Nunca pensé que alguien pudiera romperte por completo y seguir sonriendo.
Yo tenía 16 años cuando conocí a Chen. Era mi profesor de literatura y tenía 32 años.
Todo en él parecía perfecto.
Cada palabra, cada gesto, cada mirada me hacía sentir que yo era lo único que existía. Lo admiraba, lo amaba, lo necesitaba.

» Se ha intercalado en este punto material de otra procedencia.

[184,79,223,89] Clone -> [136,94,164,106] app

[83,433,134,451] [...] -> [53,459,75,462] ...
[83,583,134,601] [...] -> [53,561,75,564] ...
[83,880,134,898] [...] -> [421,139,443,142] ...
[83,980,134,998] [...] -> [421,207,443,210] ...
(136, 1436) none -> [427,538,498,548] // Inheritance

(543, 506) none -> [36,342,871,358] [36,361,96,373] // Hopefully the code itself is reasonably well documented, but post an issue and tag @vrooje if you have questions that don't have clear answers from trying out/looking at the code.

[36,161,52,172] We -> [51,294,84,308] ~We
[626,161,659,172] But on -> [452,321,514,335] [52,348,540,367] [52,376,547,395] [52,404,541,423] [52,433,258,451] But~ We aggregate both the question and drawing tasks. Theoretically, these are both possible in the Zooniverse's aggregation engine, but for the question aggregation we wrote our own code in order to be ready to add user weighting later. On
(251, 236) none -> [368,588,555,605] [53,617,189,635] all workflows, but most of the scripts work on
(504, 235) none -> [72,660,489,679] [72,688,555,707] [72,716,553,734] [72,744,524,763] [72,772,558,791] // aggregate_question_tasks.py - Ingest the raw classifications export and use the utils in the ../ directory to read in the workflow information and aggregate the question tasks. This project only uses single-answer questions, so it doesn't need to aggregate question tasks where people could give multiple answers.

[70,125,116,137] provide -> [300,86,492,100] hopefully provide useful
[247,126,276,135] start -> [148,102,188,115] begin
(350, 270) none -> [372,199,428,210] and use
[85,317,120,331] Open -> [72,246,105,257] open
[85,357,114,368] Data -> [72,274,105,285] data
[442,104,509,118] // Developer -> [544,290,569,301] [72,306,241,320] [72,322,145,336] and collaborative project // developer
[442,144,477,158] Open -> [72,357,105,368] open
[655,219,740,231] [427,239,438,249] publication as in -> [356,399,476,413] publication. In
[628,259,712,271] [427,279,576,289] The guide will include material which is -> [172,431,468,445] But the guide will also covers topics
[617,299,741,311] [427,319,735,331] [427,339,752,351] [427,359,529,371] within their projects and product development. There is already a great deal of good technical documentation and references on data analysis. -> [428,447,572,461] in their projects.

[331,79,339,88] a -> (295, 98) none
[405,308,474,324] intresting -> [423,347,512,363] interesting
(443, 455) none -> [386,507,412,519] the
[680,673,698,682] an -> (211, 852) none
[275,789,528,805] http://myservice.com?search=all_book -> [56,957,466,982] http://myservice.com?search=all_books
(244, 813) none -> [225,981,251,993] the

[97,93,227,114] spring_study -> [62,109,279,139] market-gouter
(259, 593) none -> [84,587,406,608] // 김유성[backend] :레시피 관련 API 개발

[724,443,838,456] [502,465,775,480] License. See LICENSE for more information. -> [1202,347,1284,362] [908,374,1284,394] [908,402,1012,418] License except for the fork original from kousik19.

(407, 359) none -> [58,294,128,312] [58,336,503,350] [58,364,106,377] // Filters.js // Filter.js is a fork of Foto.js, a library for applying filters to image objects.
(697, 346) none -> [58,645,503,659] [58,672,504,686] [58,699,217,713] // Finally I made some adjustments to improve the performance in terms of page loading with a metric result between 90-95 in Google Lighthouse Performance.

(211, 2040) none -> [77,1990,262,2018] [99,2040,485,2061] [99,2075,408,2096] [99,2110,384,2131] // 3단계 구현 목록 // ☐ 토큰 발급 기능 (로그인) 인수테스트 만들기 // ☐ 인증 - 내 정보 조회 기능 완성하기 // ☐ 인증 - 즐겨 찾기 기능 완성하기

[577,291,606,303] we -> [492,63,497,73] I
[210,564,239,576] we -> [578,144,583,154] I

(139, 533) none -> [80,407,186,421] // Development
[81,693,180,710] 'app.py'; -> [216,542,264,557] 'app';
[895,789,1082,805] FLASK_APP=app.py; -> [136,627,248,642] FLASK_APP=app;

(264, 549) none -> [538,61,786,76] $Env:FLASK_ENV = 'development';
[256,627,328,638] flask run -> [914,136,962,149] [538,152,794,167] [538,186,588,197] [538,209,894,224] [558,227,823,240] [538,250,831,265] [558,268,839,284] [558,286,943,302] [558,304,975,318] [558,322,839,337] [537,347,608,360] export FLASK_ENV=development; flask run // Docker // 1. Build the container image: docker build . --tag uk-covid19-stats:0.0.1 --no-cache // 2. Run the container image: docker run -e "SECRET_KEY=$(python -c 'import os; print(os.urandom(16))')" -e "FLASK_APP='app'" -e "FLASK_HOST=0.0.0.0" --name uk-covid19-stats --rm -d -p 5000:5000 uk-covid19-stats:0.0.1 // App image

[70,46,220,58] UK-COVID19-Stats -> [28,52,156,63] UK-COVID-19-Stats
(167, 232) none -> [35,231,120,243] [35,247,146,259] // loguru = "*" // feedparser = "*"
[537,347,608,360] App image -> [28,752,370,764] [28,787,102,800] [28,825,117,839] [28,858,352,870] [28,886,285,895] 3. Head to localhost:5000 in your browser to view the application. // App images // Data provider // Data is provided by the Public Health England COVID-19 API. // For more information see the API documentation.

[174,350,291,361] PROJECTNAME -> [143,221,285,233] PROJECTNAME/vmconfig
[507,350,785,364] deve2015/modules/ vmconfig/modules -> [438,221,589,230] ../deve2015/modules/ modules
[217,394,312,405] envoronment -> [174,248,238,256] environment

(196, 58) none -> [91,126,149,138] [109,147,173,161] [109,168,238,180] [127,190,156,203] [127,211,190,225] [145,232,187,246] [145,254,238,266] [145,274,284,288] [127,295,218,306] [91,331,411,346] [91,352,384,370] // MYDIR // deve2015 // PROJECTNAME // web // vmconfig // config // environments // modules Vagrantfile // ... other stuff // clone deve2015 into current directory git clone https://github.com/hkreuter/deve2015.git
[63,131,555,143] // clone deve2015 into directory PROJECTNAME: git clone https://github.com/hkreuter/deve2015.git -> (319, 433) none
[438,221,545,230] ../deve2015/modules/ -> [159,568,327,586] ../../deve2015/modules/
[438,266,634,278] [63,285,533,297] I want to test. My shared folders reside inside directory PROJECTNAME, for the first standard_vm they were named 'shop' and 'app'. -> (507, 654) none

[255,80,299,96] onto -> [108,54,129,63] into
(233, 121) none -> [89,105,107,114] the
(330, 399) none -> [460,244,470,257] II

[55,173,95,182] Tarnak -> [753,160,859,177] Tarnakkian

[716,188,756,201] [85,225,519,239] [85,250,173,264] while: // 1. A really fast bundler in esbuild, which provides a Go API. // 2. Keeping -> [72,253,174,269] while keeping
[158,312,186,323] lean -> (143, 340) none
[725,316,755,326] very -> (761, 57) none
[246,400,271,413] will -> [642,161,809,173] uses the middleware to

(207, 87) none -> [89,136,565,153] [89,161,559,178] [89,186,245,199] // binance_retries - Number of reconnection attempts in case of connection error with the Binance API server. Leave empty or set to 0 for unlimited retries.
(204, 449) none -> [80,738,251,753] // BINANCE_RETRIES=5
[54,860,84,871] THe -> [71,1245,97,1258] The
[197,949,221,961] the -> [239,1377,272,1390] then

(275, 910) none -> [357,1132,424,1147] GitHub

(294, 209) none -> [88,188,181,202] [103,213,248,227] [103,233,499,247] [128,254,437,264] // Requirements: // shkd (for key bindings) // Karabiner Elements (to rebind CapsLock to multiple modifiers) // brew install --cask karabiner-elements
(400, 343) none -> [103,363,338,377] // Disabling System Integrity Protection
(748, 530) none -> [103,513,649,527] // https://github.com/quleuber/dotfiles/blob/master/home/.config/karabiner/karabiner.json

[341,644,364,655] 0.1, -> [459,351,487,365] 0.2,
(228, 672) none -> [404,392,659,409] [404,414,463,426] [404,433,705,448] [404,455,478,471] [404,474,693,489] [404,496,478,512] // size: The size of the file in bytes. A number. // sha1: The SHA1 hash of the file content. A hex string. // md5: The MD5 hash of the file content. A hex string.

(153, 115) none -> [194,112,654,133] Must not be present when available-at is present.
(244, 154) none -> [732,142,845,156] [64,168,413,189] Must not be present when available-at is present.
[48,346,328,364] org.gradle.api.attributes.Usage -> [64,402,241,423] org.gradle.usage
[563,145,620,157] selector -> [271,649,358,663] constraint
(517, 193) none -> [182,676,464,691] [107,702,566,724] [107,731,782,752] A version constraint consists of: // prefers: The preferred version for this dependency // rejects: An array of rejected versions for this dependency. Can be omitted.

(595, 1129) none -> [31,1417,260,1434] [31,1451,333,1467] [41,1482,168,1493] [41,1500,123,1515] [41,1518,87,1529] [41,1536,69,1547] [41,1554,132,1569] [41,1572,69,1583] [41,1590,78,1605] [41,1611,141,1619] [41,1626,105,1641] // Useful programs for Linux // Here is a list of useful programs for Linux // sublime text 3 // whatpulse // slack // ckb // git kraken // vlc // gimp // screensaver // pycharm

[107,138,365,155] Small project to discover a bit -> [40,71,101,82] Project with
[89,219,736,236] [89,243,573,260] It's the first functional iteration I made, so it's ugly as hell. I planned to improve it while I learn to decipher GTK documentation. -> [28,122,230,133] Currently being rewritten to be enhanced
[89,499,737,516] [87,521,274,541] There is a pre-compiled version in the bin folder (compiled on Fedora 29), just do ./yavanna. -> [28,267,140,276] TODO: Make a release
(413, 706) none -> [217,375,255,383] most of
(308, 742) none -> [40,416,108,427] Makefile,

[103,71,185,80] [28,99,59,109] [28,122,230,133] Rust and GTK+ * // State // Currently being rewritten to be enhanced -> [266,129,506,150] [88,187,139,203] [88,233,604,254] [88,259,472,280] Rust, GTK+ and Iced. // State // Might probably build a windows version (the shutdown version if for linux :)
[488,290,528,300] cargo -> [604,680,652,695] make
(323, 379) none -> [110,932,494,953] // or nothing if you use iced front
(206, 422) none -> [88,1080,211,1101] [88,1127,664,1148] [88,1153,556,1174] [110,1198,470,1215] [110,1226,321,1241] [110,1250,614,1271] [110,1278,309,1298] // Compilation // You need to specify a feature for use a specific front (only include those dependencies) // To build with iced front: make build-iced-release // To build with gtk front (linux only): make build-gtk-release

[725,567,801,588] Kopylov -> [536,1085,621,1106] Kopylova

Fue mi primer amor, mi primer beso, mi primera experiencia sexual.
Todo era perfecto, hasta que descubrí la verdad.
Demasiado tarde.
Todo empezó por rumores y pequeñas señales que quise ignorar, hasta que todo encajó como un golpe en el pecho: Chen manipulaba a otros alumnos para conseguir lo que quería. Usaba su poder para que otros alumnos accedieran a acostarse con él a cambio de pasar su asignatura.
Yo había confiado en él. Lo había amado con todo lo que era. Descubrir la verdad me destrozó.
Chen no solo me engañó, me arrancó el corazón y me lo devolvió roto.
Desde entonces, todo cambió.
He sido incapaz de volver a amar de una forma sana. Los celos me dominan. Me he vuelto paranoico. Dependiente emocionalmente.
Necesito tener a los que amo cerca, sentir que no me van a dejar… aunque eso me haga parecer irracional, obsesivo. No puedo evitarlo. Ese dolor me persigue. Siempre. En cada palabra, en cada silencio, en cada pensamiento.
He empezado a estudiar periodismo. Estoy intentando construir algo bueno en mi vida, pero hay un fantasma a mi lado.
Chen me enseñó que amar puede doler más que cualquier otra cosa. Que confiar puede ser la peor decisión de tu vida. Que cuando alguien en quien confías te traiciona, te marca para siempre.
Y aquí estoy, con dieciocho años, intentando aprender a vivir con este miedo que me define. Porque amar después de lo que pasó duele más de lo que puedo soportar.